We may have started out life thinking we would conquer the world. The world was our oyster, so to speak. But sometime during our life, we become aware of our own limitations. We weren’t going to conquer the world. And we realized that self-indulgence has its limits and doesn’t bring true happiness. It is then that we came to understand the wisdom of the beatitudes that we heard proclaimed yesterday. Indeed, all of us need to learn the lesson of humility and deferring to others. God is in control, and we need to recognize that and turn over our trust to his wisdom, to his will. His will is that we love one another as ourselves.

God gives all of us a lifetime to find him and his will in this way. For many of us that is 70, 80, or more years. Thank God for all that time! Others have less time. But in that time, whatever it is, all of us were “chastised a little”, and yet hopefully that really means that we were “greatly blessed” Because God tried” us and found us “worthy of himself”.

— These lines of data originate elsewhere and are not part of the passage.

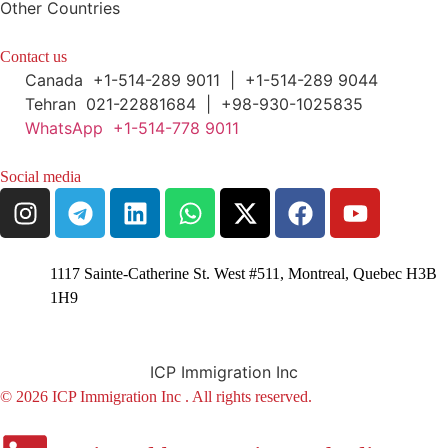
Other Countries
Contact us
Canada +1-514-289 9011 | +1-514-289 9044
Tehran 021-22881684 | +98-930-1025835
WhatsApp +1-514-778 9011
Social media
1117 Sainte-Catherine St. West #511, Montreal, Quebec H3B
1H9
ICP Immigration Inc
© 2026 ICP Immigration Inc . All rights reserved.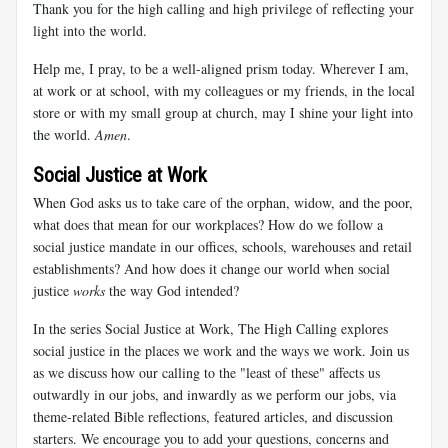
Thank you for the high calling and high privilege of reflecting your
light into the world.
Help me, I pray, to be a well-aligned prism today. Wherever I am,
at work or at school, with my colleagues or my friends, in the local
store or with my small group at church, may I shine your light into
the world.
Amen
.
Social Justice at Work
When God asks us to take care of the orphan, widow, and the poor,
what does that mean for our workplaces? How do we follow a
social justice mandate in our offices, schools, warehouses and retail
establishments? And how does it change our world when social
justice
works
the way God intended?
In the series Social Justice at Work, The High Calling explores
social justice in the places we work and the ways we work. Join us
as we discuss how our calling to the "least of these" affects us
outwardly in our jobs, and inwardly as we perform our jobs, via
theme-related Bible reflections, featured articles, and discussion
starters. We encourage you to add your questions, concerns and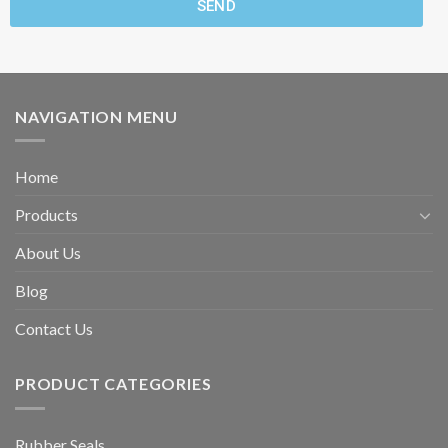
SEND
NAVIGATION MENU
Home
Products
About Us
Blog
Contact Us
PRODUCT CATEGORIES
Rubber Seals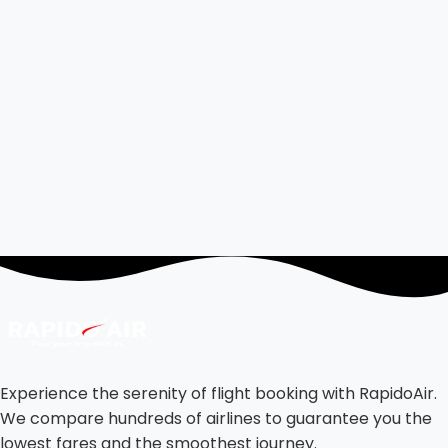
Experience the serenity of flight booking with RapidoAir.
We compare hundreds of airlines to guarantee you the
lowest fares and the smoothest journey.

Paul tells the Romans that God did not spare his own Son Jesus from suffering. Rather, Jesus paved the way for all of us by bearing his suffering with dignity; submitting to the will of the Father at the hands of evil men. But he conquered death by his Resurrection and Ascension to heaven. What became of those who put him to death after their worldly lives?

Indeed, Jesus’ Kingdom is not of this world. Ultimately, all of us will also come to the realization that life in this world is not what life is all about either; no matter how wonderful things seem at the prime of life. As we review the lives of our loved ones who have already passed away, we can see that this was definitely the case for them! And so, it is our hope that something more will be there for them- the everlasting life in the Kingdom of God that Jesus paved the way to. Indeed, that is our Christian hope as well.

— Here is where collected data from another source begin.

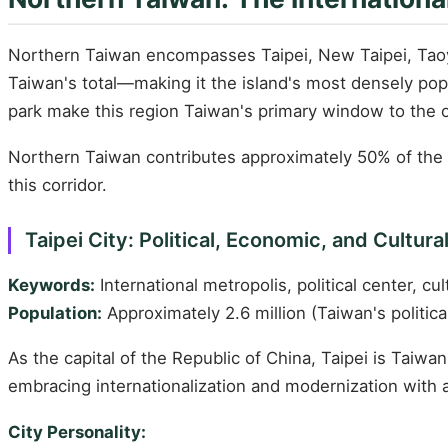
Northern Taiwan encompasses Taipei, New Taipei, Taoyu
Taiwan's total—making it the island's most densely popul
park make this region Taiwan's primary window to the 
Northern Taiwan contributes approximately 50% of the i
this corridor.
Taipei City: Political, Economic, and Cultura
Keywords:
International metropolis, political center, cult
Population:
Approximately 2.6 million (Taiwan's politica
As the capital of the Republic of China, Taipei is Taiwan
embracing internationalization and modernization with 
City Personality: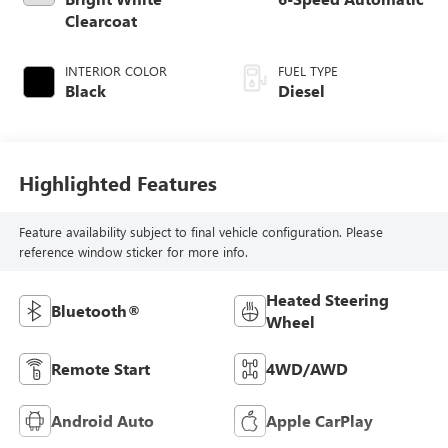
Clearcoat
INTERIOR COLOR
FUEL TYPE
Black
Diesel
Highlighted Features
Feature availability subject to final vehicle configuration. Please
reference window sticker for more info.
Heated Steering
Bluetooth®
Wheel
Remote Start
4WD/AWD
Android Auto
Apple CarPlay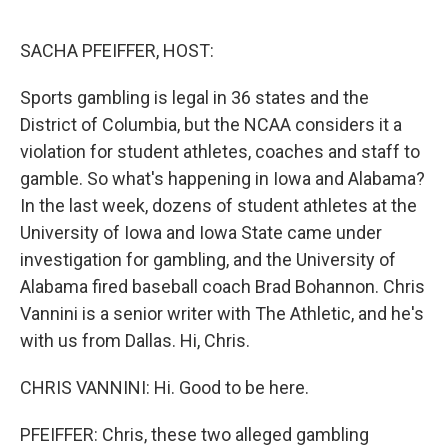
o
I
k
n
SACHA PFEIFFER, HOST:
Sports gambling is legal in 36 states and the
District of Columbia, but the NCAA considers it a
violation for student athletes, coaches and staff to
gamble. So what's happening in Iowa and Alabama?
In the last week, dozens of student athletes at the
University of Iowa and Iowa State came under
investigation for gambling, and the University of
Alabama fired baseball coach Brad Bohannon. Chris
Vannini is a senior writer with The Athletic, and he's
with us from Dallas. Hi, Chris.
CHRIS VANNINI: Hi. Good to be here.
PFEIFFER: Chris, these two alleged gambling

Now Jesus made it very clear in our Gospel that his mission on earth was to save all that God gave him; and that is all of us and all of our loved ones who are already departed. He says that it is the Father’s will that all who “see the son and believe in him may have eternal life”; and that “I will not reject anyone who comes to me”. So, the key is for us to believe and to honestly do the will of God; to love one another and to always seek the Lord no matter what the hardship.

Paul tells the Romans something very profound: He says: “What will separate us from the love of Christ? Will anguish, or distress, or persecution, or famine, or nakedness, or peril, or the sword? No, in all these things we conquer overwhelmingly through him who loved us”. Yes, God loves us- all of us, unconditionally. After all, he created us and desperately wants us with Him. Why would he create us and not want to have his creation with him? But, we must believe in him, endure the trials of this life, defer to one another, and then come after him. And “Coming after him” means seeking the Kingdom of God, not seeking after our own will.

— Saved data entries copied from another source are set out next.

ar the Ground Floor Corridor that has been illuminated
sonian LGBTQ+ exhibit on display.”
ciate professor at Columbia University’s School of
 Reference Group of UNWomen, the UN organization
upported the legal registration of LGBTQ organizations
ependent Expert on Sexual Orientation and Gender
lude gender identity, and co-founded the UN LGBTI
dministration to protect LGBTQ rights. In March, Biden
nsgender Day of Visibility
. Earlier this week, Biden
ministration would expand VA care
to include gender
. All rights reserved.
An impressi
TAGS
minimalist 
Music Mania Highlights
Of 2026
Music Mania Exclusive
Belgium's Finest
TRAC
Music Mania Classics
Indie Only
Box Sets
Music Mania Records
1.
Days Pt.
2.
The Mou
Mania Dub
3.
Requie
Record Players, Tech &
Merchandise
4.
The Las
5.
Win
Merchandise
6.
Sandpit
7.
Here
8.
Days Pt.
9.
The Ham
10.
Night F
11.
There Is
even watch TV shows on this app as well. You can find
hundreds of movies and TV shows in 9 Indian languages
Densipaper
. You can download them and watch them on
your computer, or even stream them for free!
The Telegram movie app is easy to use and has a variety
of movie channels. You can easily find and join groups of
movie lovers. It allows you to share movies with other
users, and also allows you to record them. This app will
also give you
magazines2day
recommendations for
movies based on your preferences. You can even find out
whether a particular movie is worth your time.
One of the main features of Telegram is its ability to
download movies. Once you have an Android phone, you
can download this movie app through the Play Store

And so, on this great Feast of All Souls. Let us rejoice over the great multitude of souls who have done just that- our moms and dads and grandparents and children and friends who loved us. Many of them accepted the challenges and hardships of life with dignity and grace- raising us, educating us, defending us in battle, giving to us from their sustenance- only to suffer illnesses or infirmities in their old age or even some sudden death. But make no mistake about it. The souls of these righteous ones are in the hands of God.